Arnott was an early proponent when he developed fundamental indexing, which deploys criteria such as book value, cash flow and sales to select undervalued shares. Asness earned his doctorate in finance at the University of Chicago, studying under Eugene Fama, the godfather of the factor-based theory of investment, and adheres to a similar kind of approach today. While he’s often associated with momentum, the style that buys stocks that have been rising and sells those that are falling, he’s also a proponent of value smart beta.

‘Histrionic Comparisons’

Asness’s paper raises several technical objections to Arnott’s methodology, such as the use of long-horizon regressions for portfolios with high turnover, and says Arnott’s conclusions are convoluted and without merit. Not only that, he claims his peer is being deliberately alarmist, veering into “histrionic comparisons” to the technology bubble and the “quant crisis” of 2007 to scare investors. Ultimately, Asness says, trying to time factor strategies using valuations is just another form of the value style.

Arnott, in response, agrees it’s dangerous to aggressively buy factors that are trading cheaply and shun those that aren’t. Still, he says valuations can be used to adjust portfolios in a moderate way. What he’s cautioning about is the opposite kind of factor timing, piling into popular strategies, he says.

“It’s dangerous to ignore relative valuation outright, and to go ahead and load up on a factor just because its past performance has been brilliant,” the 61-year-old Arnott said in a phone interview. “Performance chasing is even more dangerous than the factor timing that he’s warning against.”

Factor Crash

One point on which both investors agree is that a sharp downturn in smart-beta strategies is probably coming. Asness says he’s more “matter-of-fact” about this, not because he’s playing down its impact but because such crashes are inevitable and impossible to predict. Valuations, he said, didn’t foretell the period in August 2007 when many quantitative hedge funds posted large losses at the same time.

“I see this as an unfortunate pain we must bear in exchange for the long-term positives of good factors,” Asness wrote. “Again I make the analogy to knowing that the stock market will one day suffer a short painful ‘crash’ does not mean one doesn’t invest in stocks for the long run.”

Other Reactions

Predicting the success of smart-beta ETFs based on valuations can be misleading, Jay Jacobs, director of research of Global X Management Co., said in March in reaction to Arnott’s paper. They can rise for factors such as low volatility or quality if people fear a market selloff and the higher levels won’t make them worse to own, he said. Alex Matturri, chief executive officer of S&P Dow Jones Indices, said many investors don’t expect smart-beta products to win all the time, and often use them for other purposes including hedging.

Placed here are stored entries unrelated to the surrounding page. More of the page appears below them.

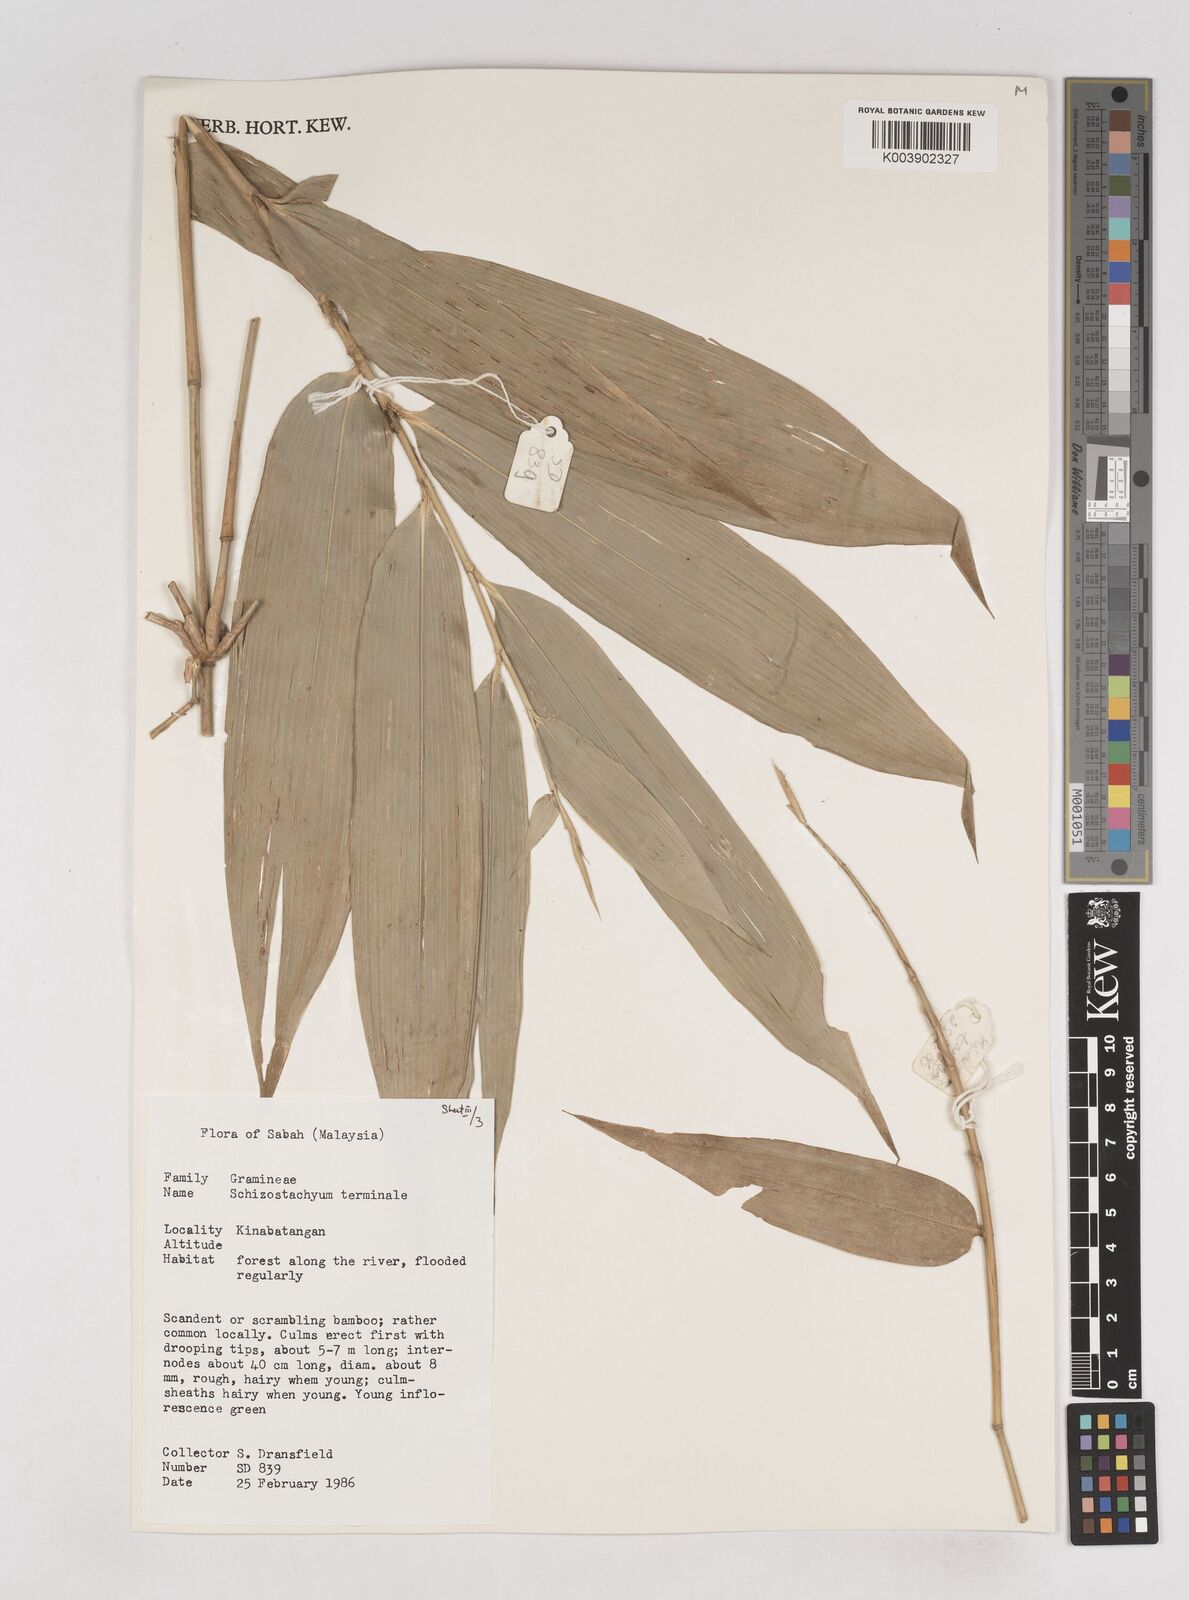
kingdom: Plantae
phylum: Tracheophyta
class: Liliopsida
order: Poales
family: Poaceae
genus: Schizostachyum
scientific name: Schizostachyum terminale
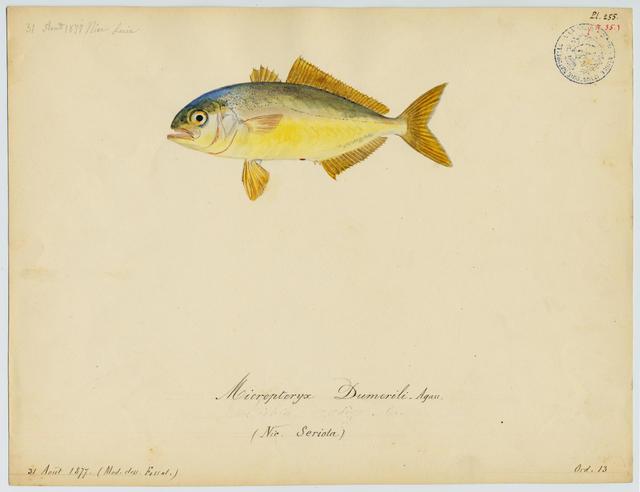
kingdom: Animalia
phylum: Chordata
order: Perciformes
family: Carangidae
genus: Seriola
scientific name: Seriola dumerili
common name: Greater amberjack
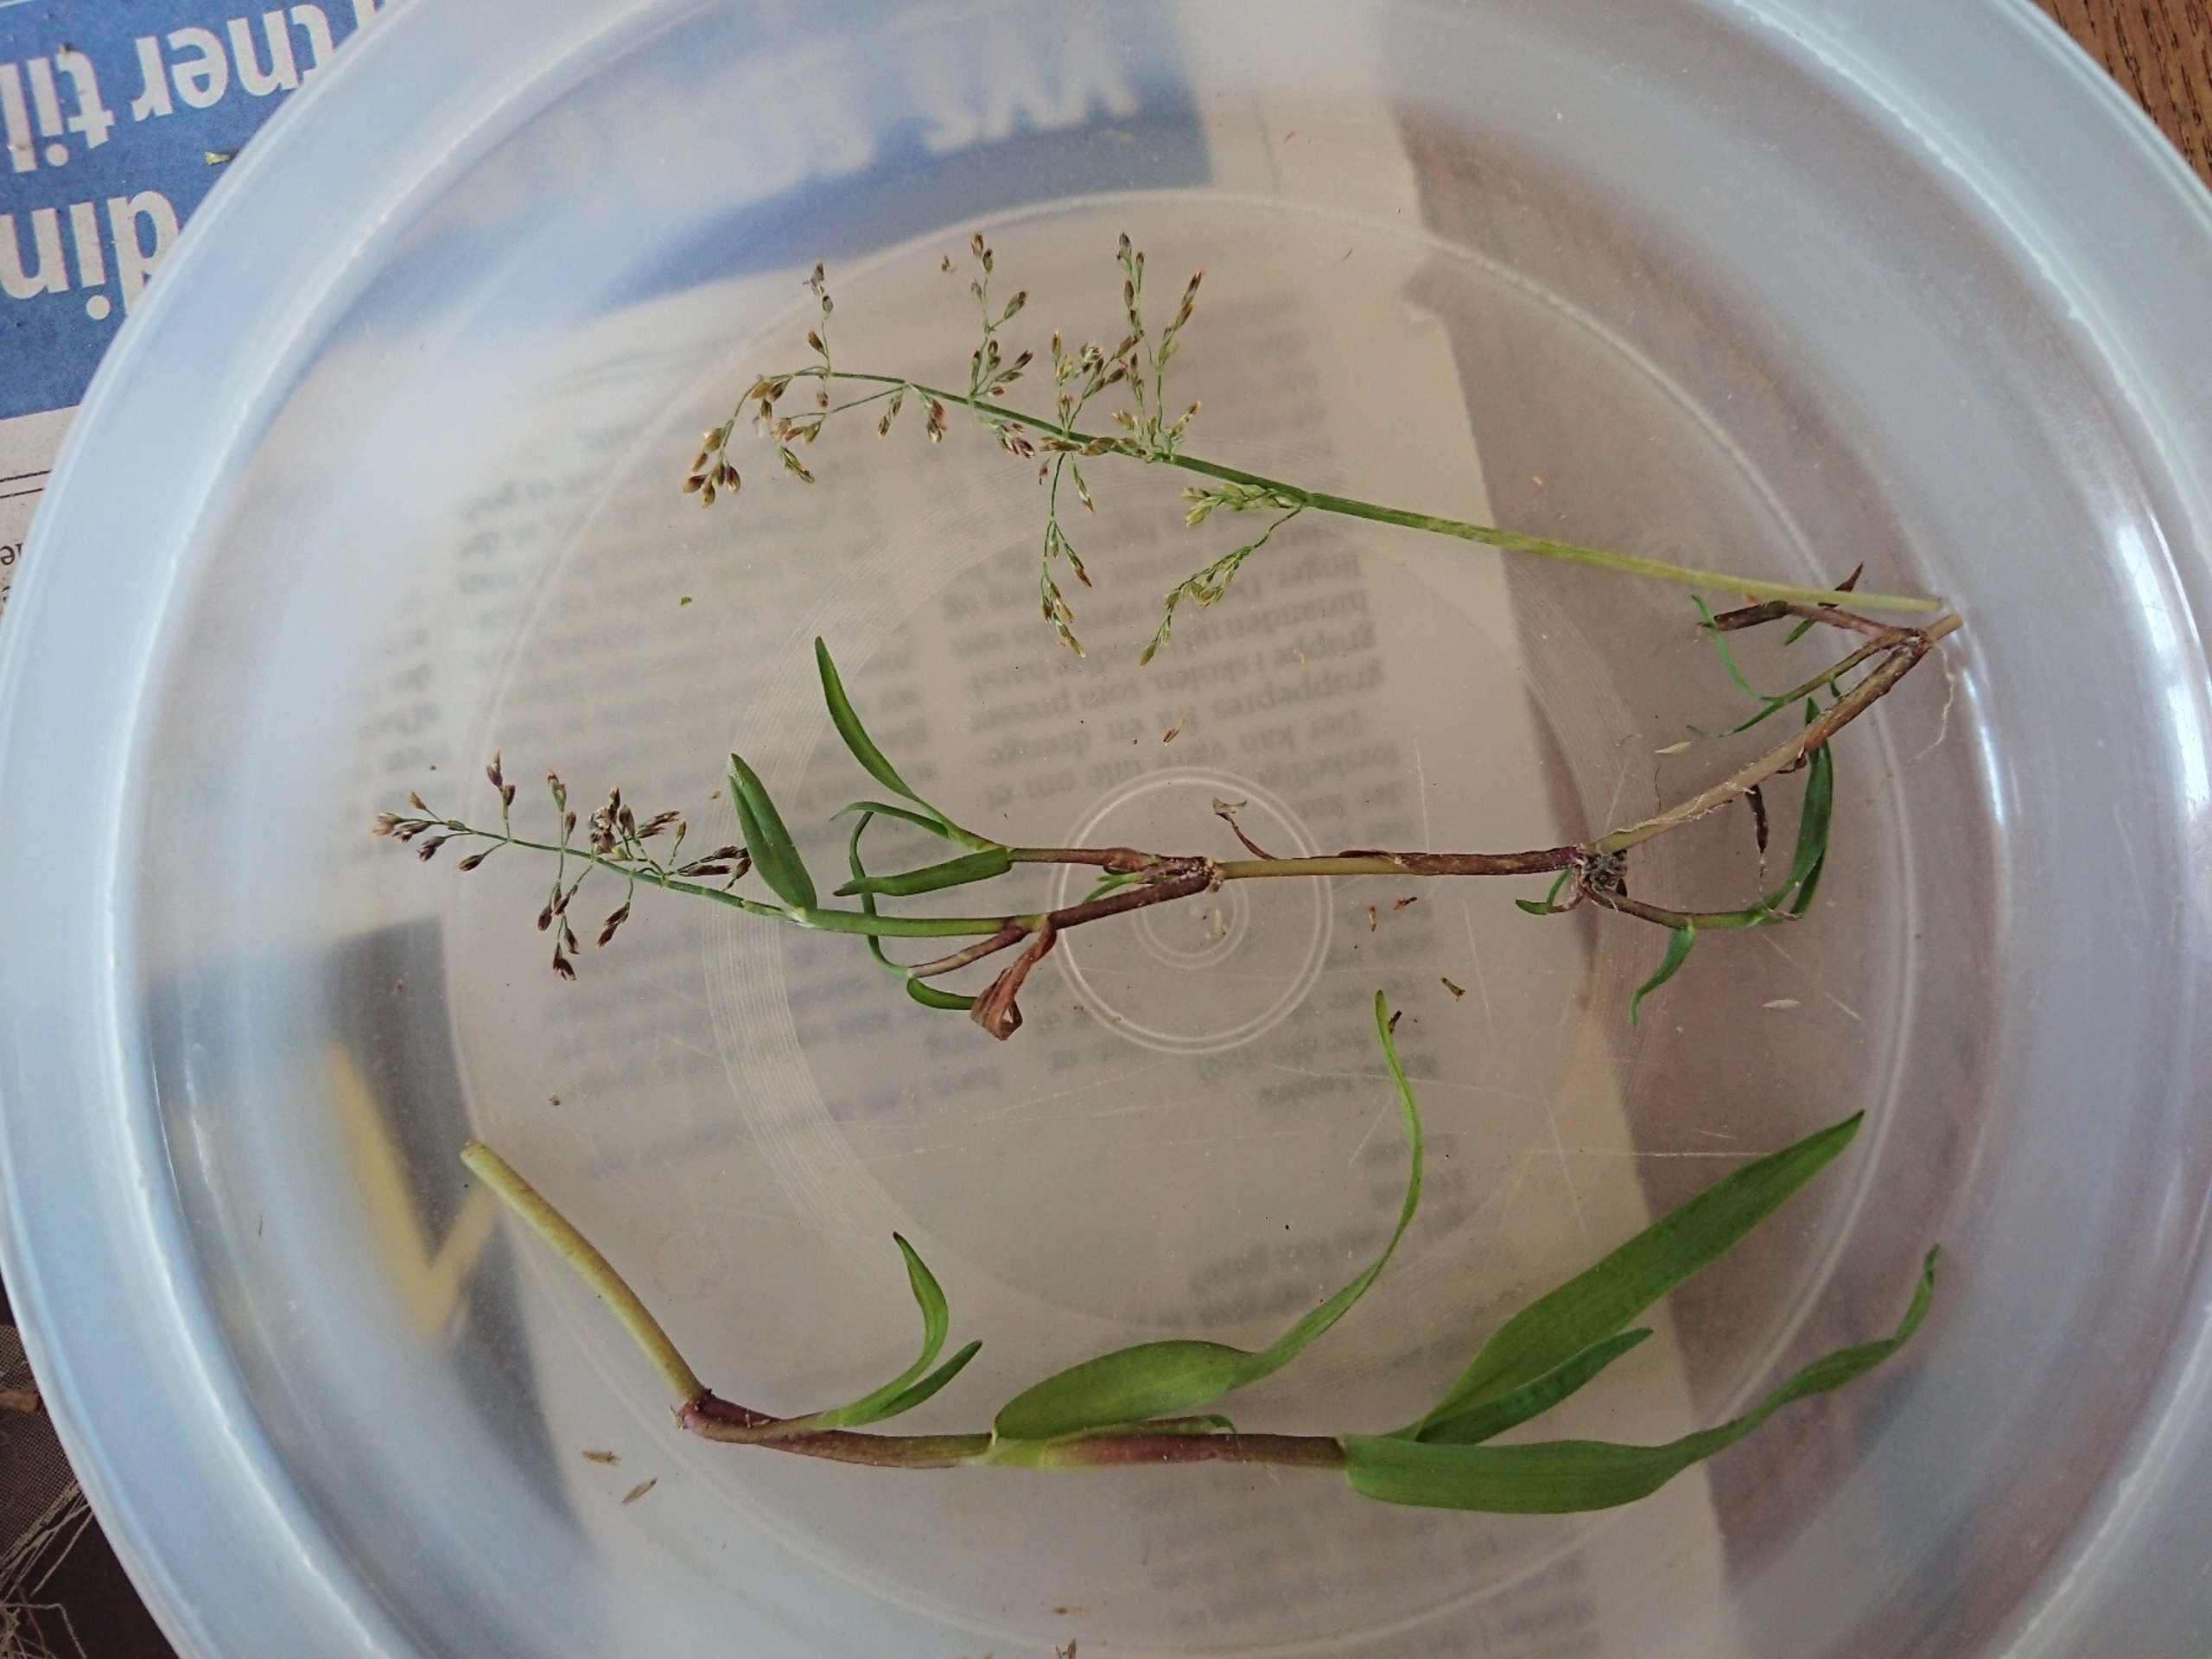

Asness’s prescription is to choose factors you believe in and stick with them over the longer term while expecting some difficult times along the way. The only exception is if valuations reach unprecedented levels, and we’re not there today, he says.

“Frankly, I think ominous-sounding references to the August 2007 event when valuations didn’t predict that event and are not at bubble extremes today (in either direction) amount to scare tactics essentially shouting fire in a surprisingly uncrowded factor theater,” Asness wrote.